*Passage shown:*

--- BEGIN ---

To illustrate, if the flag (e.g., the non harmonic HB flag (x) 910)
indicates that the high-band is harmonic, the noise envelope
control parameter(s) 918 (encoder) indicate that the envelope to be
applied to the noise 274 is to be a fast-varying envelope (e.g.,
the noise envelope modulator 256 can use a small length of
samples--the noise envelope estimation process for each sample is
less heavily reliant on the absolute value of the harmonic HB
Excitation's corresponding sample). As another example, if the flag
(e.g., the non harmonic HB flag (x) 910) indicates that the
high-band is non harmonic, the noise envelope control parameter(s)
918 (encoder) indicate that the envelope to be applied to the noise
274 is to be a slow-varying envelope (e.g., the noise envelope
modulator 256 can use a large length of samples--the noise envelope
estimation process for each sample is more heavily reliant on the
absolute value of the harmonic HB Excitation's corresponding
sample). In another example, the flag (e.g., the non harmonic flag
or the multi-source flag, x) indicates whether multiple audio
sources are associated with the high-band mid signal. In an example
embodiment, the non harmonic flag or the multi-source flag (x) is
used to control the noise envelope parameter 916, 1016, and the
Gain (1) and Gain(2) for the high-band exictataion generation 299,
362. The noise envelope modulator 256 may apply the envelope (e.g.,
based on the noise envelope control parameter(s) 918) to the noise
274 to generate the modulated noise 482 (encoder).
The high-band excitation 276 (e.g., a mixed HB excitation
determined based on the harmonic high-band excitation 237, Gain1
(encoder), the modulated noise 482 (encoded), and Gain2 (encoder))
is used for further processing. For example, based on the high-band
mid channel 292, the encoder 900 may estimate and quantize one or
more LPCs to be applied to the high-band excitation 276 to generate
the synthesized high-band mid channel 277. Based on the high-band
mid channel 292 and the synthesized high-band mid channel 277, high
band gain shapes and high band gain frame are further extracted and
quantized for transmission to the decoder, such as the decoder 300
of FIG. 1.
The non harmonic high band flag modifier 922 is configured to
receive the high-band gain frame parameters 282 and the non
harmonic HB flag (x) 910. The non harmonic high band flag modifier
922 is configured to generate a modified non harmonic HB flag (y)
920 based on the high-band gain frame parameters 282 and the non
harmonic HB flag (x) 910. For some frames, the non harmonic HB flag
(x) 910 and the modified non harmonic HB flag (y) 920 may indicate
the same harmonic metric for the high-band (e.g., the non harmonic
HB flag (x) 910 and the modified non harmonic HB flag (y) 920 may
have the same value). For other frames, the non harmonic HB flag
(x) 910 and the modified non harmonic HB flag (y) 920 may indicate
different harmonic metrics for the high-band (e.g., the non
harmonic HB flag (x) 910 and the modified non harmonic HB flag (y)

--- END ---

*Source data:*
--- BEGIN ---

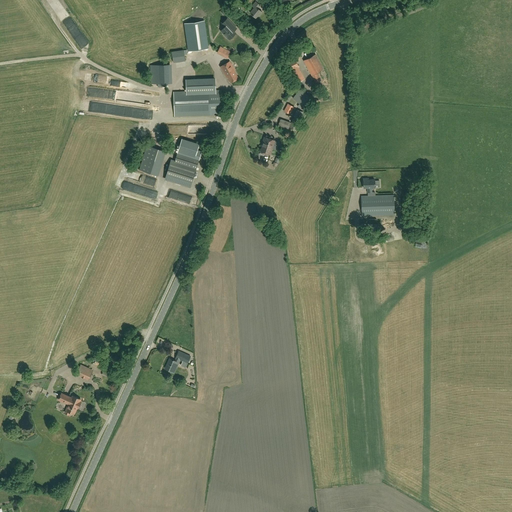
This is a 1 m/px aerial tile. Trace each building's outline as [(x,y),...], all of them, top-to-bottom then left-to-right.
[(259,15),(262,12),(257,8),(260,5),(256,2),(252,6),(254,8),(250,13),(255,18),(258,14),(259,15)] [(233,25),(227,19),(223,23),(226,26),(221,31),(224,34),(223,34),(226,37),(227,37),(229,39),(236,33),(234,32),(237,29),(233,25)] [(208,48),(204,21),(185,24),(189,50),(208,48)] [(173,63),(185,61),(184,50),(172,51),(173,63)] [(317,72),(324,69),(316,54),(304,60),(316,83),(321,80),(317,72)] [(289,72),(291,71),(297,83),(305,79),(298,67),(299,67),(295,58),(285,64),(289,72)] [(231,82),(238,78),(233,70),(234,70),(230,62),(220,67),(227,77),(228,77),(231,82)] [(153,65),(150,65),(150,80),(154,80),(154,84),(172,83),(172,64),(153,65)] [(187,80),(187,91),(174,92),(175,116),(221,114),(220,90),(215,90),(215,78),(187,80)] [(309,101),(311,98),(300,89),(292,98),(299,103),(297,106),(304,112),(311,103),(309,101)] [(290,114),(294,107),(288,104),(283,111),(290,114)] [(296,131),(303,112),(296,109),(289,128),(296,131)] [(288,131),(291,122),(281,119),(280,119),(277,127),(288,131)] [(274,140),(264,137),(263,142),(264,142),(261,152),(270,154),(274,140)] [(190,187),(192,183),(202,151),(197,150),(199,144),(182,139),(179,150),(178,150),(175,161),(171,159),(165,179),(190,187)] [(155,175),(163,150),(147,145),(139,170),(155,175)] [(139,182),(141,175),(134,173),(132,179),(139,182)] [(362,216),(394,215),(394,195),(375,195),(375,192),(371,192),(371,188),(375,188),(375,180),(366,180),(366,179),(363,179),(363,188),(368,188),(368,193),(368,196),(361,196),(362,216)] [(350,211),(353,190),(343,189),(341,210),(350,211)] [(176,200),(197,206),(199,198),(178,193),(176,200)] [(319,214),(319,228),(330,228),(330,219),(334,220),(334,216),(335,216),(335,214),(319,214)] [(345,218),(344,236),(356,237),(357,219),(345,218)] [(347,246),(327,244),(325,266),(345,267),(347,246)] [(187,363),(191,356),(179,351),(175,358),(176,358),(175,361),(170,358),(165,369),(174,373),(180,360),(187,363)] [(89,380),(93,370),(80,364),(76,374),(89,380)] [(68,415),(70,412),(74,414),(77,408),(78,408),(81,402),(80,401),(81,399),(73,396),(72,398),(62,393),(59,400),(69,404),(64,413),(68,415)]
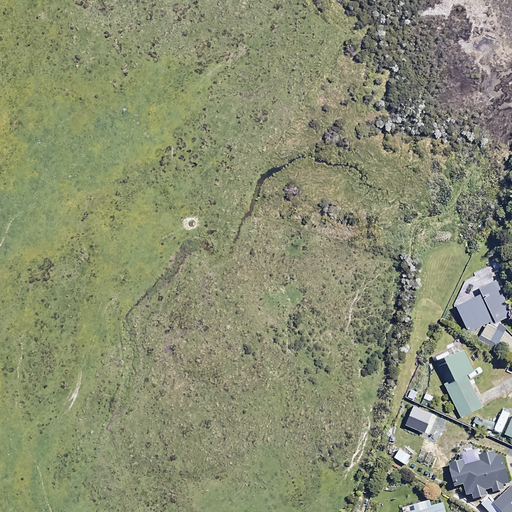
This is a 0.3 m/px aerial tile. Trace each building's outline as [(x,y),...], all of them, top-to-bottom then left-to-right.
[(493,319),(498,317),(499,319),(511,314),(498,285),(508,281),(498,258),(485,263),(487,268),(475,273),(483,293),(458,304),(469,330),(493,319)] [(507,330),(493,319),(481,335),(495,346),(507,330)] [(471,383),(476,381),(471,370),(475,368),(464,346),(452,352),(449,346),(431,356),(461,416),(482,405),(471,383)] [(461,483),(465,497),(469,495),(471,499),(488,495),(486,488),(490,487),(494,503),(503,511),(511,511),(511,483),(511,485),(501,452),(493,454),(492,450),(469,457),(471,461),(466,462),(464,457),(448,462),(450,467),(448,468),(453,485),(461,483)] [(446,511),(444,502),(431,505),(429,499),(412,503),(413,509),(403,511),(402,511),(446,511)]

--- END ---

*Problem set:*
(1) For each statement, answer yes or no according to the high-band encoding passage, and quote the words from it that decide the answer.
(a) When the flag indicates that the high-band is non harmonic, the envelope applied to the noise is slow-varying.
(b) The non harmonic high band flag modifier 922 receives the synthesized high-band mid channel 277.
(c) The non harmonic HB flag (x) 910 and the modified non harmonic HB flag (y) 920 always have the same value.
(2) In the high-band encoding passage, what does the noise envelope modulator 256 produce when it applies the envelope to the noise 274?
(3) Write what comes next in the high-band encoding passage, starting from its final words.

*Exercise results:*
(1)
(a) Yes: "indicate that the envelope to be applied to the noise 274 is to be a slow-varying envelope"
(b) No: "is configured to receive the high-band gain frame parameters 282 and the non harmonic HB flag (x) 910"
(c) No: "For other frames, the non harmonic HB flag (x) 910 and the modified non harmonic HB flag (y) 920 may indicate different harmonic metrics for the high-band"

(2) The modulated noise 482 (encoder).

(3)
920 may have different values). Although modification of the non
harmonic HB flag (x) 910 is described as being based on the
high-band gain frame parameters 282 (e.g., pre-quantized HB gain
frame parameters), in other implementations, the non harmonic HB
flag (x) 910 may be modified based on the high-band gain frame
bitstream 283 (e.g., quantized HB gain frame parameters) or both
the high-band gain frame bitstream 283 (e.g., the quantized HB gain
frame parameters) and the high-band gain frame parameters 282
(e.g., pre-quantized HB gain frame parameters). Additionally, it is
noted that modification of the non harmonic HB flag (x) 910 is
optional. In some implementations, such as stereo operation
implementations, the encoder 900 (e.g., a TD-BWE encoder) outputs
one or more other parameters for use in in the ICBWE as described
with reference to FIGS. 2B and 11.
Referring to FIG. 10, a particular implementation of a decoder 1000
is shown. The decoder may include or correspond to the decoder 300
of FIG. 1 or the ICBWE decoder 306 of FIG. 3. The decoder 1000
includes the LPC dequantizer 360, the high-band excitation
generator 362, the LPC synthesis filter 364, the high-band gain
shape dequantizer 366, the high-band gain shape scaler 368, the
high-band gain frame dequantizer 370, the high-band gain frame
scaler 372, a high band mixing gains estimator 1012, and a noise
envelope control parameter estimator 1016. In some implementations,
the decoder 1000 is a TD-BWE decoder used for mid signal high band
coding (e.g., mid channel BWE decoding).
The decoder 1000 is configured to receive one or more bitstreams.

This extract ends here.